South Dakota’s pheasant hunting season wraps up on quiet note
Despite lower bird counts, the 2017 pheasant season was still fun, according to personnel at the South Dakota Game, Fish and Parks Department.
“I still have to get out and make the dog happy; had to work a little harder, but it was an enjoyable season,” Travis Runia, GFP’s senior upland game biologist said.
With a late corn harvest, hunters had a little difficulty navigating the fields at the beginning of the season. That was followed by a very mild autumn for hunting, Nick Cochran, Brown County conservation officer, said by phone Sunday.
Nonresident licenses were down about 18 percent from last year’s count of about 85,400, Runia said.
There were also fewer repeat nonresident hunters, Cochran said.
“Overall, we saw less hunters than we normally do just because the population numbers being down,” he said.
The causes for the lower number of pheasants were blamed on a hot and dry brood season, a severe drought during much of the summer, and a 10-year trend of declining acreage in habitat.
There’s been a 35 percent loss of Conservation Reserve Program habitat in the past decade, Runia said. He noted that there’s also been a declining cap in the government program that offers subsidies to landowners who set aside uncultivated land. This land is the prime habitat for brooding pheasants and other wildlife.

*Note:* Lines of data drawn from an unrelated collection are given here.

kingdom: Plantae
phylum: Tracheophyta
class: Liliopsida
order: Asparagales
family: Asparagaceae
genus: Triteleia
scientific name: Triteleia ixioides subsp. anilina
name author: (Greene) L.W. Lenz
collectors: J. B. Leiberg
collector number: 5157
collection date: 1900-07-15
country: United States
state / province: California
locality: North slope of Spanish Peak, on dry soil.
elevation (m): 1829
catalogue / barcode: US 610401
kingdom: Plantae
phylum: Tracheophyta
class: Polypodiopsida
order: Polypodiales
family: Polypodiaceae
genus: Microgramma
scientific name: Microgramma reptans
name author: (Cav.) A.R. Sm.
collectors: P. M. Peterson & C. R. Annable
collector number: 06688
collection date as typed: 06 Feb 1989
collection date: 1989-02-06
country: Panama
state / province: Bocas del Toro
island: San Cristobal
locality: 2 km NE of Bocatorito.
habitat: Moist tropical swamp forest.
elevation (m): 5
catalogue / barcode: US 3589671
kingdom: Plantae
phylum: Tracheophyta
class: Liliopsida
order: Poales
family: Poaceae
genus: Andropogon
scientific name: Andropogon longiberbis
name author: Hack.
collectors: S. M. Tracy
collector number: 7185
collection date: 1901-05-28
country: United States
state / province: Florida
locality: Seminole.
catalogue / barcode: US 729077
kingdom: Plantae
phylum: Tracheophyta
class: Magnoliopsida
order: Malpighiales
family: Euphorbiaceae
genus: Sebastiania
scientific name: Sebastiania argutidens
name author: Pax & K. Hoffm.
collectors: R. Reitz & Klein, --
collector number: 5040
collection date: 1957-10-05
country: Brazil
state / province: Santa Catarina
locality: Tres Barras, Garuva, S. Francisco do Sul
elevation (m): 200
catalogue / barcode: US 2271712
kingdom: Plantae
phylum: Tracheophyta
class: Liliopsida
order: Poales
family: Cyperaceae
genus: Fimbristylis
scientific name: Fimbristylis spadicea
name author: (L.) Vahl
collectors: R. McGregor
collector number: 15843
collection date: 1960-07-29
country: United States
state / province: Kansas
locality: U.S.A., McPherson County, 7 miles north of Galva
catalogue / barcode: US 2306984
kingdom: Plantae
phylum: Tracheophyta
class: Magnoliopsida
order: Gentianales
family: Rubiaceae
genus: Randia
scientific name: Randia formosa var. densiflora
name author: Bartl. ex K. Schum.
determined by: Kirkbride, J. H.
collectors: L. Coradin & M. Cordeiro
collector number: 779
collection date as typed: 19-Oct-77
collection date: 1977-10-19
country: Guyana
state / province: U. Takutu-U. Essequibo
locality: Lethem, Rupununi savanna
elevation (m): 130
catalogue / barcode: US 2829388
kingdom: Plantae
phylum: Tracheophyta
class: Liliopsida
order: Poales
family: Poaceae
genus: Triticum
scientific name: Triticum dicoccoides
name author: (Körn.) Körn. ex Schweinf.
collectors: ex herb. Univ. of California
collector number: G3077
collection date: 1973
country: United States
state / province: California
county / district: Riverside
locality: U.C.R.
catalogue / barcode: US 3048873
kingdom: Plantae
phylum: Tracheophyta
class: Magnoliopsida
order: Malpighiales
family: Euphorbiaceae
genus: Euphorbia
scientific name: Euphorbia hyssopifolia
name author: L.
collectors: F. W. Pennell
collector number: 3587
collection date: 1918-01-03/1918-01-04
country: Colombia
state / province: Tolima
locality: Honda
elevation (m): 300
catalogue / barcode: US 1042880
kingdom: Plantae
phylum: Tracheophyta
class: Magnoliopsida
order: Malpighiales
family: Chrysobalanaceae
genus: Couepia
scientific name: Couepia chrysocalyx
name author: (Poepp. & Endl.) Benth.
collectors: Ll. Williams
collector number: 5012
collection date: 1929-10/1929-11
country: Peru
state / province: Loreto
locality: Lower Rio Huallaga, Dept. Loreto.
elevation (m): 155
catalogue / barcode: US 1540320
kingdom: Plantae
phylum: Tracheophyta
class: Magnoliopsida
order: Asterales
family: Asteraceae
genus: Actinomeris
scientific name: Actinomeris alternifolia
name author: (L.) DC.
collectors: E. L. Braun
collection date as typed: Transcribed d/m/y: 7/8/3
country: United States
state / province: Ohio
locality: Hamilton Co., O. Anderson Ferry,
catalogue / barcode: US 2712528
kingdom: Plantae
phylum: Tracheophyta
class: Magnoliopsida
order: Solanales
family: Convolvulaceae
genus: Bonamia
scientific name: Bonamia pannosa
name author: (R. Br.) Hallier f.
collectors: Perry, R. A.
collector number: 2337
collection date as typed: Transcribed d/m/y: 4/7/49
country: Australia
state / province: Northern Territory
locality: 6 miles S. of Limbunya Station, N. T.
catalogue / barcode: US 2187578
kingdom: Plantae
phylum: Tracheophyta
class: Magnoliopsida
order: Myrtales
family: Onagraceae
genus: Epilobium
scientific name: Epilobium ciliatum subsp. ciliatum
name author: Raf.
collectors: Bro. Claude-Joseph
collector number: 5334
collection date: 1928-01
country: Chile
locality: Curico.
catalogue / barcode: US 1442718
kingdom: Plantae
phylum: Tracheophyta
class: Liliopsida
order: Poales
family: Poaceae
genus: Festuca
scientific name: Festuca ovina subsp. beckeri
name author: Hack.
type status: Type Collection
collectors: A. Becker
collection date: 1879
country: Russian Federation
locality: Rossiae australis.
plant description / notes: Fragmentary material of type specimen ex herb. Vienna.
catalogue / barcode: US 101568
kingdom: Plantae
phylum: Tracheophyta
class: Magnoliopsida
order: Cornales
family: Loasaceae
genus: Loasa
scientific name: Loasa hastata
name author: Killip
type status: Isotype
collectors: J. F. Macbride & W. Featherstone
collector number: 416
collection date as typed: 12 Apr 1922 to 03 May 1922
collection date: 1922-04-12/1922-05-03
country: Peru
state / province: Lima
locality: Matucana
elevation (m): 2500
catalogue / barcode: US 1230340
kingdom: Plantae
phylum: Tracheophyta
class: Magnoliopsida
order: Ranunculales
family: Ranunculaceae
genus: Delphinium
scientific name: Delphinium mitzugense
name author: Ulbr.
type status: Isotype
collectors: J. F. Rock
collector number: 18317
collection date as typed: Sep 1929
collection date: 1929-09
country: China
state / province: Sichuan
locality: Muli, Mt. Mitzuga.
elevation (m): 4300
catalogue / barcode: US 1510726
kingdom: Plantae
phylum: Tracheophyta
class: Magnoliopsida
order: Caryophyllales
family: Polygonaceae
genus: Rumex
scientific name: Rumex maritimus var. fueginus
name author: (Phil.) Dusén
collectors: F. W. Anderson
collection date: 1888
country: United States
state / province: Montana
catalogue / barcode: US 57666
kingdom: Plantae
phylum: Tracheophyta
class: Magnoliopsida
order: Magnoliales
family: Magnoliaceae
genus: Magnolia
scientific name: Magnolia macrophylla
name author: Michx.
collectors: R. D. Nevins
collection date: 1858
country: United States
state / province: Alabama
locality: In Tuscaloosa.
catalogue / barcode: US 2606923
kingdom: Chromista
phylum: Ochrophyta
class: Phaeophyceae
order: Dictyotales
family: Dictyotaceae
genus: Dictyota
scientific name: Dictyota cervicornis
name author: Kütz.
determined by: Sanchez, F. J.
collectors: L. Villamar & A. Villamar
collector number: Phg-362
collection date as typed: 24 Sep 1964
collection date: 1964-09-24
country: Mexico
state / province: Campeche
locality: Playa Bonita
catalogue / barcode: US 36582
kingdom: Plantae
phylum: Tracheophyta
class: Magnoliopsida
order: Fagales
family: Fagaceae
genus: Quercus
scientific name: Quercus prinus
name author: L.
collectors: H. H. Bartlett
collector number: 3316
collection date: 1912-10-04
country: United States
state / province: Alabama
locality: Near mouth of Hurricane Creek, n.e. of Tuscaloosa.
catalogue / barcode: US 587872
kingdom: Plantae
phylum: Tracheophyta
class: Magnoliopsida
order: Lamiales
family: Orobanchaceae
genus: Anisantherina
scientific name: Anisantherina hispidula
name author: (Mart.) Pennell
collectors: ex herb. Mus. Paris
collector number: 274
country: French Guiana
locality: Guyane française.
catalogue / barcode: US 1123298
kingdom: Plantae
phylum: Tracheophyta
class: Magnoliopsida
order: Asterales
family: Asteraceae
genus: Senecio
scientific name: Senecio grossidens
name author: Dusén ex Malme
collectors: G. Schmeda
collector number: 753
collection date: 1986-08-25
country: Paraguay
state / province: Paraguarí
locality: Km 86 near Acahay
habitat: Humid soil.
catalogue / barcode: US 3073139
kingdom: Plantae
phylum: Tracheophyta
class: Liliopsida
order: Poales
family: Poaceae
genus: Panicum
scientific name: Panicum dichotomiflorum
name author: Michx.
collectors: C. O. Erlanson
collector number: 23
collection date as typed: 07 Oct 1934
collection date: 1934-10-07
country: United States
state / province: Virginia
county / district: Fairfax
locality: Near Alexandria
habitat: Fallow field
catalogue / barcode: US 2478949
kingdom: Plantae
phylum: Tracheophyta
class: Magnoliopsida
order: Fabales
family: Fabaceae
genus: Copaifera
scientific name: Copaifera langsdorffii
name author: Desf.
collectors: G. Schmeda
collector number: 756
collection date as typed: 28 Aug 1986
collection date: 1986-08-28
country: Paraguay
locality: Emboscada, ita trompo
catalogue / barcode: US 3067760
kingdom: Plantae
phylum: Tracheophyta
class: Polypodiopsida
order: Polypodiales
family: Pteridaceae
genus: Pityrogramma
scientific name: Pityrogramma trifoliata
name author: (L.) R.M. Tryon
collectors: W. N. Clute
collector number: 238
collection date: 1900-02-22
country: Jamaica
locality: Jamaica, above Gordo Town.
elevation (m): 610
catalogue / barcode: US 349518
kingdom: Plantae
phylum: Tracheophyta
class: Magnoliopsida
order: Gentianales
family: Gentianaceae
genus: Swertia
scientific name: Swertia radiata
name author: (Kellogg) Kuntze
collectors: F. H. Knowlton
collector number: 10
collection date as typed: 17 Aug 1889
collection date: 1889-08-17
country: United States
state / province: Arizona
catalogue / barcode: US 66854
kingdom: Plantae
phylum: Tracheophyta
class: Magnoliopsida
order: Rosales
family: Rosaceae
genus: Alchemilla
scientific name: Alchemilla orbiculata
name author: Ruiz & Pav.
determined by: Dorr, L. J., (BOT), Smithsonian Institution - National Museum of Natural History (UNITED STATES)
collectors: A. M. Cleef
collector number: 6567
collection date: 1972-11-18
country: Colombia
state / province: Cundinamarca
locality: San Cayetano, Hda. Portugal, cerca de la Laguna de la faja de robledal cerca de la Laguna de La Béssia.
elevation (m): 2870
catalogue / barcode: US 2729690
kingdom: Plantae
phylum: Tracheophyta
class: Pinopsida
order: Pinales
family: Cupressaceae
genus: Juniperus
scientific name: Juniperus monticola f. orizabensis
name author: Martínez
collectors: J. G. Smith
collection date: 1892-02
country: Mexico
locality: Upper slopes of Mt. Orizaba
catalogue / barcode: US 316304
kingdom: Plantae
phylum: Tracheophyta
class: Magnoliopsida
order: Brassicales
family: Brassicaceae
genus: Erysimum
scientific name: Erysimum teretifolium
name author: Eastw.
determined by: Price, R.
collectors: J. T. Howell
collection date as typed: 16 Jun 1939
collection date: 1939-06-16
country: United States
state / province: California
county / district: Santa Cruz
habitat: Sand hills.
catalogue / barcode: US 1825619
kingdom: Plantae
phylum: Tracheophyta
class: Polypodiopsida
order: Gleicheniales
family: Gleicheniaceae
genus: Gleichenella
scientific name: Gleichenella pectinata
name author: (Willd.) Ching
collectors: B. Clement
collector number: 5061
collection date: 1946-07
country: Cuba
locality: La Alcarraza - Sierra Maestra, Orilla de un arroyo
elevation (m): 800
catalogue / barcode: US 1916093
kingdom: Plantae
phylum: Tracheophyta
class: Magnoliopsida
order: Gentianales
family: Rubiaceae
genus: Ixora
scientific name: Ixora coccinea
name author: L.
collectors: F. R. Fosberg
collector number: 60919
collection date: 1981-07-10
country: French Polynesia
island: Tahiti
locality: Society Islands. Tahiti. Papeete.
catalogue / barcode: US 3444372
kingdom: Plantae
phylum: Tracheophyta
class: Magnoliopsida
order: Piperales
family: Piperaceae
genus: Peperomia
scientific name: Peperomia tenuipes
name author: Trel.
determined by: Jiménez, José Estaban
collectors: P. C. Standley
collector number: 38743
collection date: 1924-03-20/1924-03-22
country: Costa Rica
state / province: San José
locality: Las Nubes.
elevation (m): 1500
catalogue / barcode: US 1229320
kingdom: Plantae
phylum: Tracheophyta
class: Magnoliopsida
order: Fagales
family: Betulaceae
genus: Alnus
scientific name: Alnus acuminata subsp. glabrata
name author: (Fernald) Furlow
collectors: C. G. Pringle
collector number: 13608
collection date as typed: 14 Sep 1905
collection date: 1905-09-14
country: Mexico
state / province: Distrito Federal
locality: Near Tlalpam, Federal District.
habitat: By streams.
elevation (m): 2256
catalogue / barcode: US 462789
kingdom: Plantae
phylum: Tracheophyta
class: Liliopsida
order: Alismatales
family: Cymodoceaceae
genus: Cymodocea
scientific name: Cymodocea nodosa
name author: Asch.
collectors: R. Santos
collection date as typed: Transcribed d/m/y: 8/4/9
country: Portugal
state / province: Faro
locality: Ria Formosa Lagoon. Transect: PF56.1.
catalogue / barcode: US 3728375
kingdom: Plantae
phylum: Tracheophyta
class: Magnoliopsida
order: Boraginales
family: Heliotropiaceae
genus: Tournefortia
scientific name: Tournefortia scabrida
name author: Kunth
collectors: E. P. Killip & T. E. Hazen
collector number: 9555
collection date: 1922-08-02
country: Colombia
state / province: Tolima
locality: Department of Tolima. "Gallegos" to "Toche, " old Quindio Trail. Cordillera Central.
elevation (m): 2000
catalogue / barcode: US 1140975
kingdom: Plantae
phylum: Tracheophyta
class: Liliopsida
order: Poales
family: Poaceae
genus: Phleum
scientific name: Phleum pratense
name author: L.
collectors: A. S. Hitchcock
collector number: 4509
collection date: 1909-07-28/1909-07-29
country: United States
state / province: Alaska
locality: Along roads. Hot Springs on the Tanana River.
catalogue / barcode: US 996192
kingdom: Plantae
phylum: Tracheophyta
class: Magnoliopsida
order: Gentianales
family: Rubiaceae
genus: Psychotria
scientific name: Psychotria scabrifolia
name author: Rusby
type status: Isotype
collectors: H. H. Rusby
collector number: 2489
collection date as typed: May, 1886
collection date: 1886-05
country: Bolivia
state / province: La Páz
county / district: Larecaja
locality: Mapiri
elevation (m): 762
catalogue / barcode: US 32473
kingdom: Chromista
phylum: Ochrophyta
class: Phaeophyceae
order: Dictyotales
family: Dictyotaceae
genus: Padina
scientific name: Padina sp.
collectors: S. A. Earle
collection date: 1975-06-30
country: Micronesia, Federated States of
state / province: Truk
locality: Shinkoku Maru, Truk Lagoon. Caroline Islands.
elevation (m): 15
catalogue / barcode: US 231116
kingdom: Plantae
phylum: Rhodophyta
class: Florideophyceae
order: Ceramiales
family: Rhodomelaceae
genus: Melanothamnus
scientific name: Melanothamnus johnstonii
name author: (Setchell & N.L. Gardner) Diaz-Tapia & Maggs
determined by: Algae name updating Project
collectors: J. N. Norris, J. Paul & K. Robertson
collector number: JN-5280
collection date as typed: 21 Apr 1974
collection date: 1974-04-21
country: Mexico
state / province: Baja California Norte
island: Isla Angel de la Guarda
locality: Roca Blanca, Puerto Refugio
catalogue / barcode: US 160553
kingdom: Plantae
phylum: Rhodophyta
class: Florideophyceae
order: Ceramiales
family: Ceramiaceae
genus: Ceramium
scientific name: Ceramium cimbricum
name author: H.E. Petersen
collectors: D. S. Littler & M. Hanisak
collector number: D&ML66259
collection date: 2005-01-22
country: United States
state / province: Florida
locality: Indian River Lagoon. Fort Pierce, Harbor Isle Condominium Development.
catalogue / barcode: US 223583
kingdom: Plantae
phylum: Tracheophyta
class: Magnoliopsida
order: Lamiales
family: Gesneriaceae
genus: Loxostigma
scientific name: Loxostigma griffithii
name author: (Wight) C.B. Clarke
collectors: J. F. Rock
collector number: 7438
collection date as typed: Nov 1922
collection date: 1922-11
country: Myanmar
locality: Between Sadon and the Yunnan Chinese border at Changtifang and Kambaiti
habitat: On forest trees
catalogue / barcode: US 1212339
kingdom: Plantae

On a related note, no significant injuries were reported in Brown County this season. There were a couple minor injuries reported in Spink County, with pellets hitting one person in the shoulder and another in a cheek in two separate incidences. Reports of road hunting were also down, Cochran said.
“Overall, it’s been a good year, no major issues at all. We run into a few things like trespassing, where people were looking for a downed bird and got on someone’s land. There were a few lead violations,” Cochran said.
“Other than that, (hunters) were just out having fun. A lot of guys from Minnesota and Iowa still come to our state because we still have better bird populations than east of us,” Cochran said.
The 2017 season closed last Sunday. The 2018 season, which will be South Dakota’s 100th pheasant season, opens Oct. 20.